Naked Pictures of Famous People: Another Example of Blatantly False Advertising
- Author: Jon Stewart
- Language: English
- Genre: Humor
- Published: 1998
- Publisher: Dey Street Books
- Publication place: United States
- Pages: 176
- ISBN: 978-0688171629
- OCLC: 49498832

= Naked Pictures of Famous People =

1998 book by Jon Stewart

Naked Pictures of Famous People: Another Example of Blatantly False Advertising is a collection of essays and short stories written in 1998 by Jon Stewart, who hosted The Daily Show. It was the first book Stewart wrote, followed by America (The Book), which he co-authored with The Daily Show staff. Naked Pictures was a national bestseller, known for its biting wit and political satire.
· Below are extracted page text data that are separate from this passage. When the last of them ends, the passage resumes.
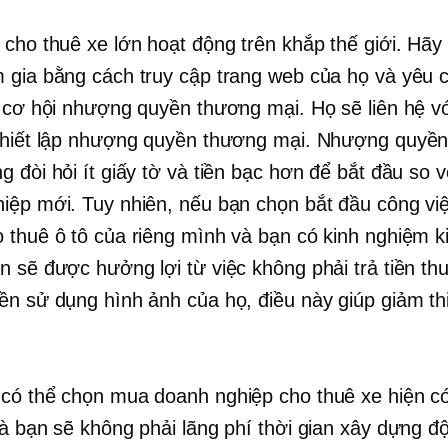
 cho thuê xe lớn hoạt động trên khắp thế giới. Hãy
 gia bằng cách truy cập trang web của họ và yêu 
c cơ hội nhượng quyền thương mại. Họ sẽ liên hệ v
thiết lập nhượng quyền thương mại. Nhượng quyề
g đòi hỏi ít giấy tờ và tiền bạc hơn để bắt đầu so 
iệp mới. Tuy nhiên, nếu bạn chọn bắt đầu công việ
 thuê ô tô của riêng mình và bạn có kinh nghiệm k
n sẽ được hưởng lợi từ việc không phải trả tiền th
ền sử dụng hình ảnh của họ, điều này giúp giảm thi
có thể chọn mua doanh nghiệp cho thuê xe hiện có
là bạn sẽ không phải lãng phí thời gian xây dựng độ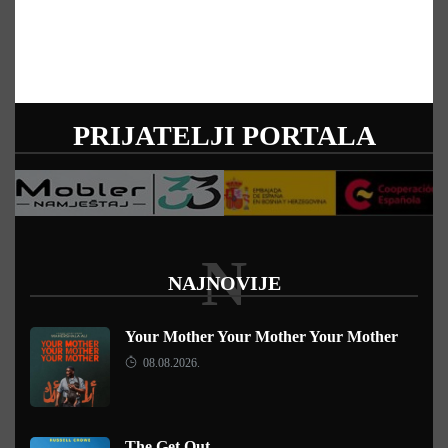
PRIJATELJI PORTALA
N
NAJNOVIJE
Your Mother Your Mother Your Mother
08.08.2026.
The Get Out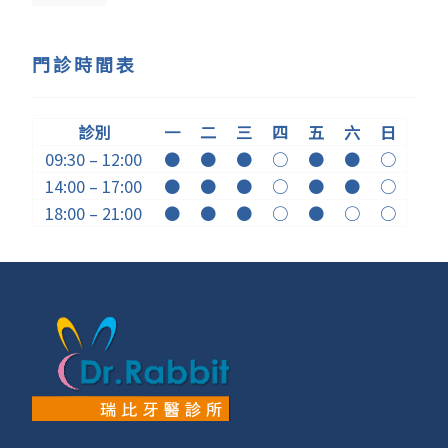
門診時間表
診別
一
二
三
四
五
六
日
09:30 – 12:00
●
●
●
○
●
●
○
14:00 – 17:00
●
●
●
○
●
●
○
18:00 – 21:00
●
●
●
○
●
○
○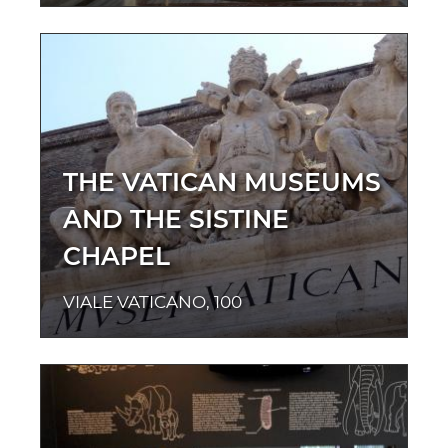
THE VATICAN MUSEUMS
AND THE SISTINE
CHAPEL
VIALE VATICANO, 100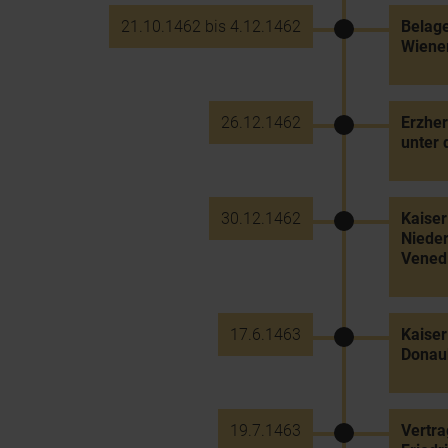
21.10.1462 bis 4.12.1462
Belage
Wiene
26.12.1462
Erzher
unter 
30.12.1462
Kaiser
Nieder
Venedi
17.6.1463
Kaiser
Donaub
19.7.1463
Vertra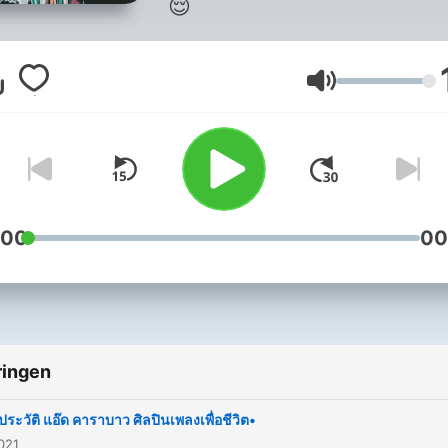
😌
Volume
:00
00
ringen
ประวัติ แอ๊ด คาราบาว ศิลปินเพลงเพื่อชีวิต•
2021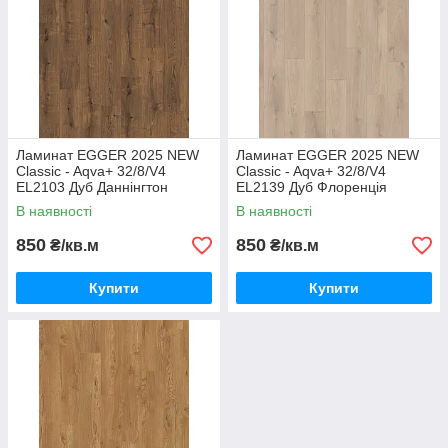
Ламинат EGGER 2025 NEW
Ламинат EGGER 2025 NEW
Classic - Aqva+ 32/8/V4
Classic - Aqva+ 32/8/V4
EL2103 Дуб Даннінгтон
EL2139 Дуб Флоренція
темний
В наявності
В наявності
850
850
₴/кв.м
₴/кв.м
Купити
Купити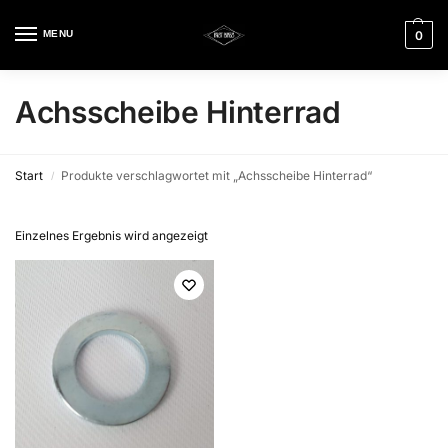
MENU
0
Achsscheibe Hinterrad
Start
Produkte verschlagwortet mit „Achsscheibe Hinterrad“
/
Einzelnes Ergebnis wird angezeigt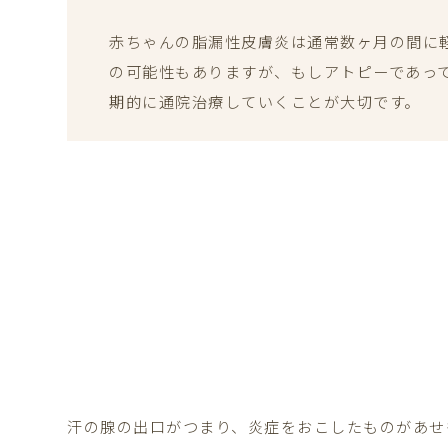
赤ちゃんの脂漏性皮膚炎は通常数ヶ月の間に
の可能性もありますが、もしアトピーであっ
期的に通院治療していくことが大切です。
汗の腺の出口がつまり、炎症をおこしたものがあせ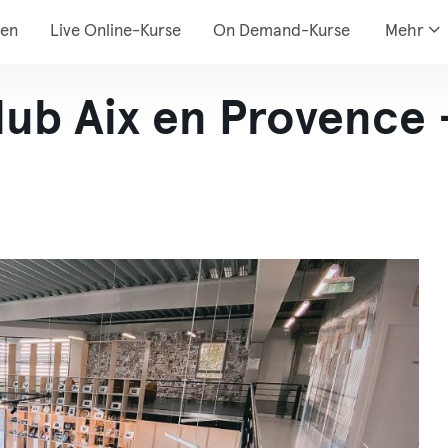
den
Live Online-Kurse
On Demand-Kurse
Mehr
lub Aix en Provence 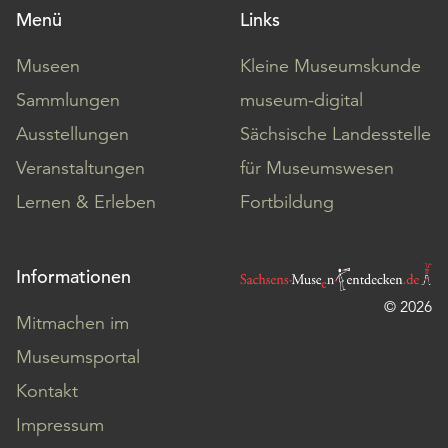
Menü
Links
Museen
Kleine Museumskunde
Sammlungen
museum-digital
Ausstellungen
Sächsische Landesstelle
Veranstaltungen
für Museumswesen
Lernen & Erleben
Fortbildung
Informationen
© 2026
Mitmachen im
Museumsportal
Kontakt
Impressum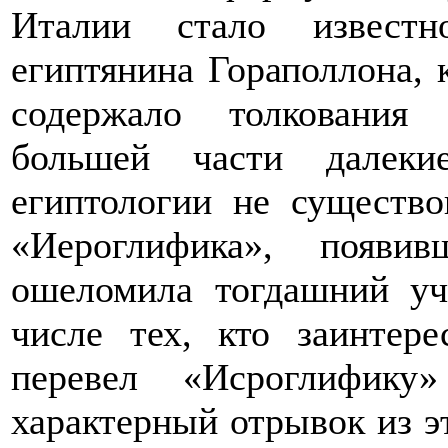
Италии стало известн
египтянина Гораполлона, 
содержало толкования
большей части далек
египтологии не существ
«Иероглифика», появи
ошеломила тогдашний у
числе тех, кто заинтер
перевел «Исроглифику
характерный отрывок из эт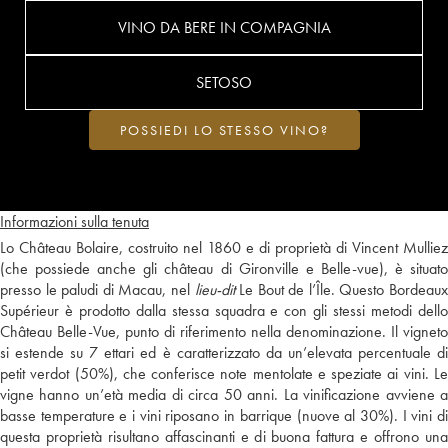
VINO DA BERE IN COMPAGNIA
SETOSO
POSSIEDI LO STESSO VINO?
Informazioni sulla tenuta
Lo Château Bolaire, costruito nel 1860 e di proprietà di Vincent Mulliez
(che possiede anche gli château di Gironville e Belle-vue), è situato
presso le paludi di Macau, nel
lieu-dit
Le Bout de l’Île. Questo Bordeaux
Supérieur è prodotto dalla stessa squadra e con gli stessi metodi dello
Château Belle-Vue, punto di riferimento nella denominazione. Il vigneto
si estende su 7 ettari ed è caratterizzato da un’elevata percentuale di
petit verdot (50%), che conferisce note mentolate e speziate ai vini. Le
vigne hanno un’età media di circa 50 anni. La vinificazione avviene a
basse temperature e i vini riposano in barrique (nuove al 30%). I vini di
questa proprietà risultano affascinanti e di buona fattura e offrono una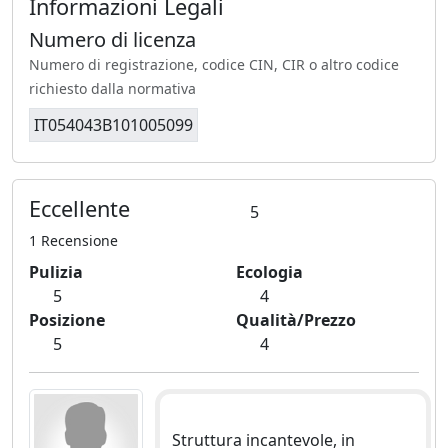
Informazioni Legali
Numero di licenza
Numero di registrazione, codice CIN, CIR o altro codice
richiesto dalla normativa
IT054043B101005099
Eccellente
5
1 Recensione
Pulizia
Ecologia
5
4
Posizione
Qualità/Prezzo
5
4
Struttura incantevole, in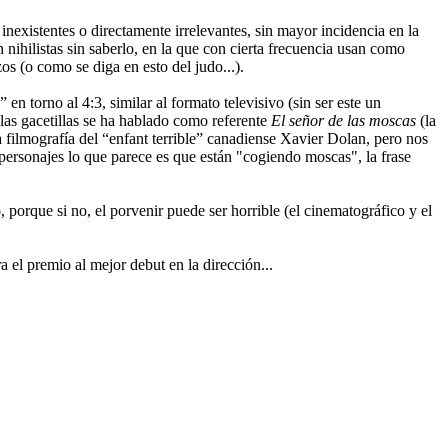
 inexistentes o directamente irrelevantes, sin mayor incidencia en la
nihilistas sin saberlo, en la que con cierta frecuencia usan como
os (o como se diga en esto del judo...).
 en torno al 4:3, similar al formato televisivo (sin ser este un
 las gacetillas se ha hablado como referente
El señor de las moscas
(la
 filmografía del “enfant terrible” canadiense Xavier Dolan, pero nos
 personajes lo que parece es que están "cogiendo moscas", la frase
porque si no, el porvenir puede ser horrible (el cinematográfico y el
a el premio al mejor debut en la dirección...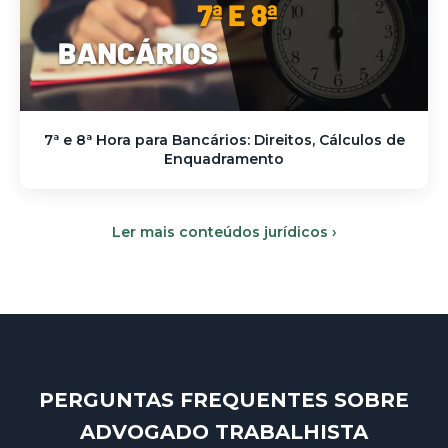
7ª e 8ª Hora para Bancários: Direitos, Cálculos de
Enquadramento
Ler mais conteúdos jurídicos ›
PERGUNTAS FREQUENTES SOBRE
ADVOGADO TRABALHISTA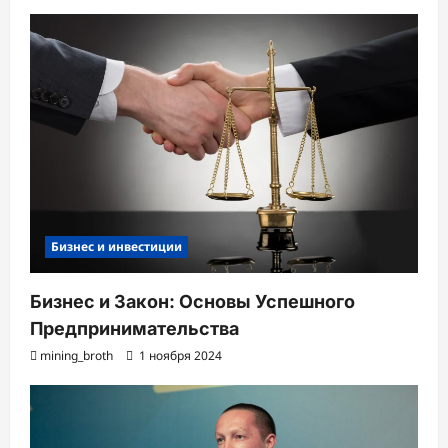
Бизнес и инвестиции
Бизнес и Закон: Основы Успешного
Предпринимательства
mining_broth
1 ноября 2024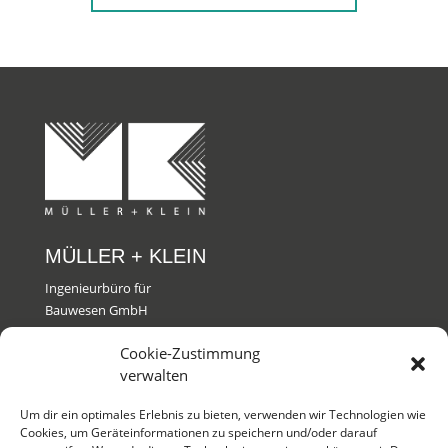
MÜLLER + KLEIN
Ingenieurbüro für
Bauwesen GmbH
Cookie-Zustimmung
KONTAKT
verwalten
T +49 761 611 00 0
Um dir ein optimales Erlebnis zu bieten, verwenden wir Technologien wie
M
info@muk-fr.de
Cookies, um Geräteinformationen zu speichern und/oder darauf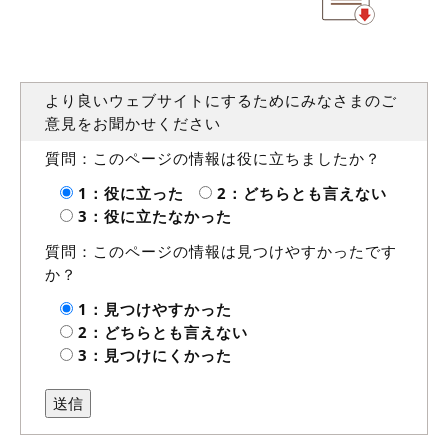
より良いウェブサイトにするためにみなさまのご
意見をお聞かせください
質問：このページの情報は役に立ちましたか？
1：役に立った
2：どちらとも言えない
3：役に立たなかった
質問：このページの情報は見つけやすかったです
か？
1：見つけやすかった
2：どちらとも言えない
3：見つけにくかった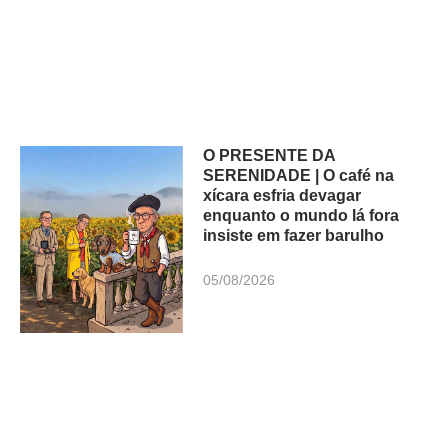
O PRESENTE DA
SERENIDADE | O café na
xícara esfria devagar
enquanto o mundo lá fora
insiste em fazer barulho
05/08/2026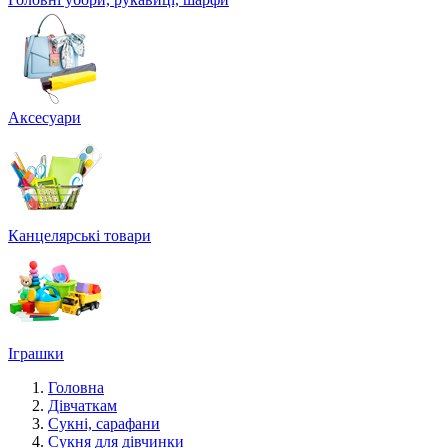
Аксесуари
Канцелярські товари
Іграшки
Головна
Дівчаткам
Сукні, сарафани
Сукня для дівчинки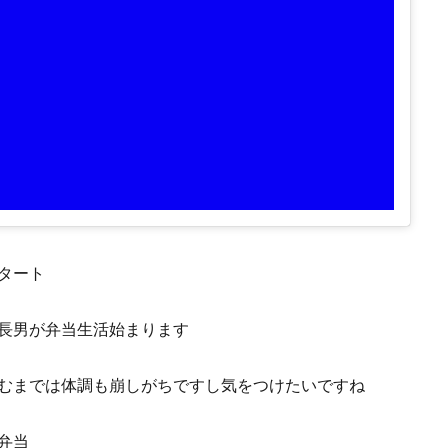
タート
長男が弁当生活始まります
むまでは体調も崩しがちですし気をつけたいですね
弁当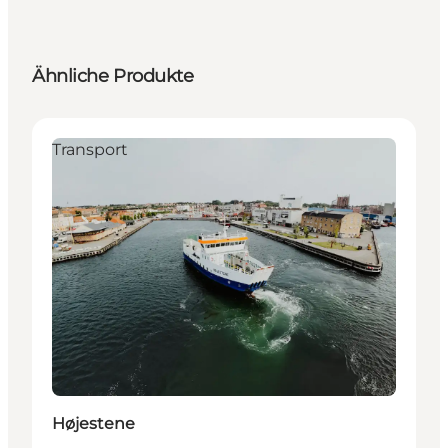
Ähnliche Produkte
Transport
Højestene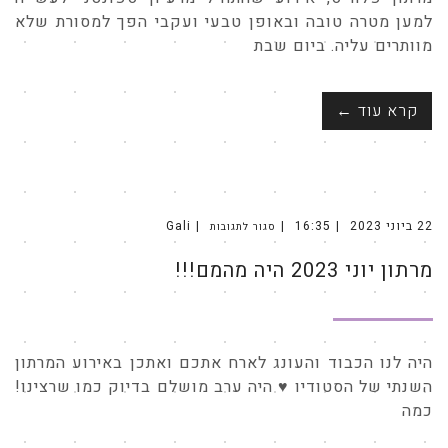
למען מטרה טובה ובאופן טבעי ועקבי הפך למסורת שלא
מוותרים עליה. ביום שבת
קרא עוד ←
22 ביוני 2023
16:35
Gali
סגור לתגובות
על
מרתון
יוני
מרתון יוני 2023 היה מהמם!!!
2023
היה
מהמם!!!
היה לנו הכבוד והעונג לארח אתכם ואתכן באירוע המרתון
השנתי של הסטודיו ♥ היה ערב מושלם בדיוק כמו שרצינו!
כמה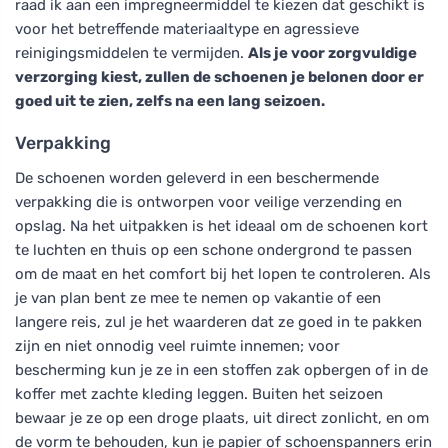
raad ik aan een impregneermiddel te kiezen dat geschikt is
voor het betreffende materiaaltype en agressieve
reinigingsmiddelen te vermijden.
Als je voor zorgvuldige
verzorging kiest, zullen de schoenen je belonen door er
goed uit te zien, zelfs na een lang seizoen.
Verpakking
De schoenen worden geleverd in een beschermende
verpakking die is ontworpen voor veilige verzending en
opslag. Na het uitpakken is het ideaal om de schoenen kort
te luchten en thuis op een schone ondergrond te passen
om de maat en het comfort bij het lopen te controleren. Als
je van plan bent ze mee te nemen op vakantie of een
langere reis, zul je het waarderen dat ze goed in te pakken
zijn en niet onnodig veel ruimte innemen; voor
bescherming kun je ze in een stoffen zak opbergen of in de
koffer met zachte kleding leggen. Buiten het seizoen
bewaar je ze op een droge plaats, uit direct zonlicht, en om
de vorm te behouden, kun je papier of schoenspanners erin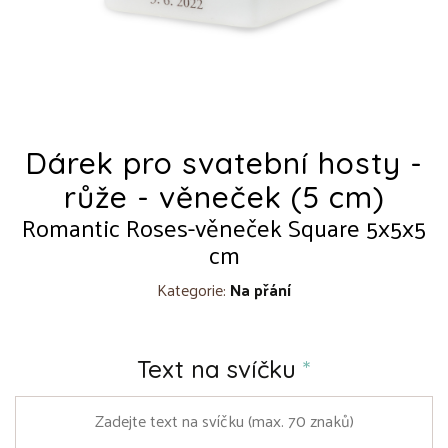
Dárek pro svatební hosty -
růže - věneček (5 cm)
Romantic Roses-věneček Square 5x5x5
cm
Kategorie:
Na přání
Text na svíčku
*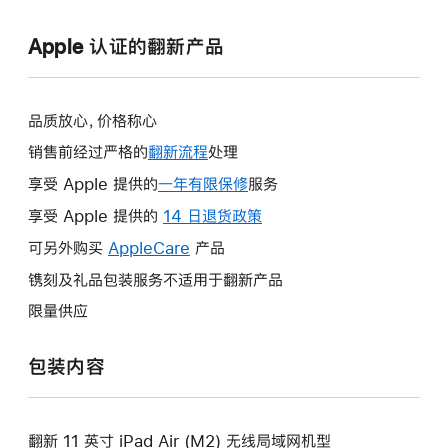
Apple 认证的翻新产品
品质放心，价格称心
销售前经过严格的
翻新流程
处理
享受 Apple 提供的
一年有限保修
此
服务
操
享受 Apple 提供的
14 日退货政策
此
作
操
可另外购买
AppleCare
此
产品
将
作
操
镌刻及礼品包装服务不适用于翻新产品
打
将
作
开
限量供应
打
将
新
开
打
的
包装内容
新
开
窗
的
新
口。
窗
的
口。
翻新 11 英寸 iPad Air (M2) 无线局域网机型
窗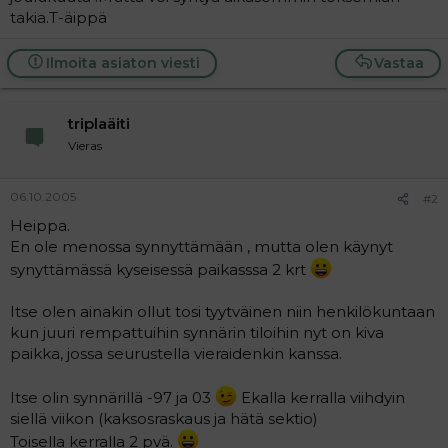
t
i
takia.T-äippä
t
a
j
Ilmoita asiaton viesti
Vastaa
a
triplaäiti
Vieras
06.10.2005
#2
Heippa.
En ole menossa synnyttämään , mutta olen käynyt
synyttämässä kyseisessä paikasssa 2 krt
Itse olen ainakin ollut tosi tyytväinen niin henkilökuntaan
kun juuri rempattuihin synnärin tiloihin nyt on kiva
paikka, jossa seurustella vieraidenkin kanssa.
Itse olin synnärillä -97 ja 03
Ekalla kerralla viihdyin
siellä viikon (kaksosraskaus ja hätä sektio)
Toisella kerralla 2 pvä.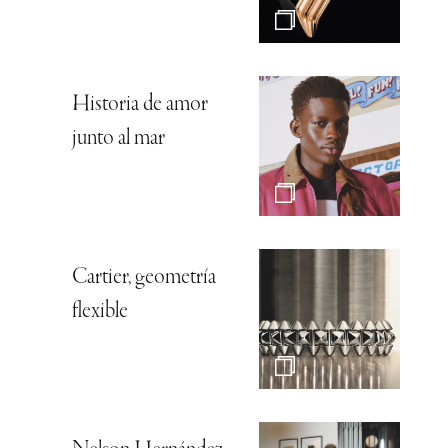
Historia de amor
junto al mar
Cartier, geometría
flexible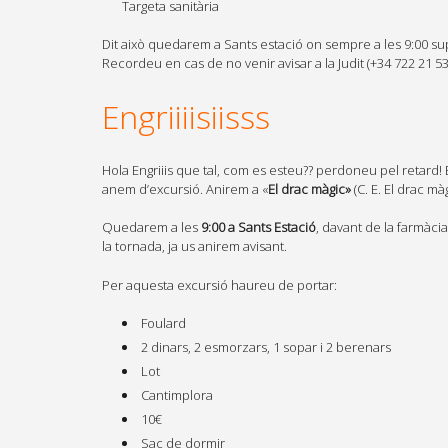
Targeta sanitària
Dit això quedarem a Sants estació on sempre a les 9:00 s
Recordeu en cas de no venir avisar a la Judit (+34 722 21 53
Engriiiisiisss
Hola Engriiis que tal, com es esteu?? perdoneu pel retar
anem d’excursió. Anirem a «
El drac màgic»
(C. E. El drac màg
Quedarem a les
9:00 a Sants Estació
, davant de la farmàc
la tornada, ja us anirem avisant.
Per aquesta excursió haureu de portar:
Foulard
2 dinars, 2 esmorzars, 1 sopar i 2 berenars
Lot
Cantimplora
10€
Sac de dormir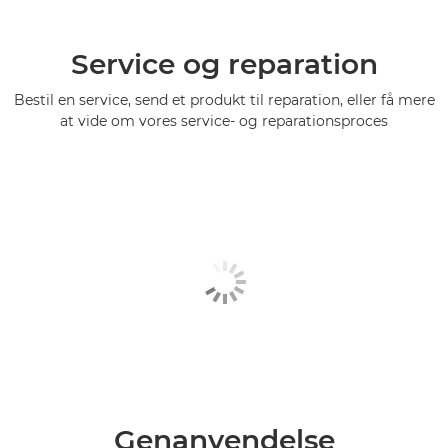
Service og reparation
Bestil en service, send et produkt til reparation, eller få mere
at vide om vores service- og reparationsproces
Genanvendelse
It features several different formats for its chapters, from two-person dialogues to formal letters.

The chapters include:
- "Breakfast at Kennedy's" – A journal of a man's friendship with John F. Kennedy and the Kennedy family
- "A Very Hanson Christmas: 1996–1999" – Christmas newsletters from the Hanson family, which get increasingly disturbing as the boys become famous.
- "Lack of Power: The Ford Tapes" – Lost tape recordings from the Ford administration
- "Martha Stewart's Vagina" – A Martha Stewart show script, where she tells viewers how to furbish their vaginas.
- "The New Judaism" – Jon presents ideas to save a dying religion.
- "Pen Pals" – Letters from Princess Diana to Mother Teresa
- "Local News" – The death of the Taco Bell chihuahua
- "The Last Supper or the Dead Waiter" – The Last Supper from the point of view of a waiter
- "Da Vinci: The Lost Notebook" – Da Vinci's sketches describing unusual inventions
- "The Cult" – Jon imagining himself as a cult leader
- "Five Under Five" – Five notable youngsters under five years old
- "The Recipe" – A recipe for an awards show
- "The Devil and William Gates" – Bill Gates sells his soul to the devil.
- "Vincent and Theo on AOL" – Jon posing as Vincent van Gogh in an AOL chat room
- "Revenge is a Dish Best Served Cold" – A man who plots revenge at his high school reunion with the aid of a monster he created.
- "Adolf Hitler: The Larry King Interview" – An interview with an apologetic Adolf Hitler on Larry King Live
- "Lenny Bruce: The Making of a Sitcom" – A fictional sitcom by Lenny Bruce
- "Microsoft Word '98 Suggested Spelling and Usage" – A list of spell check suggestions Jon encountered while writing the book

Perhaps inspired by the title of the book, Stewart's collaboration with The Daily Show's team, America (The Book), actually included doctored "naked pictures" of the nine members of the Supreme Court.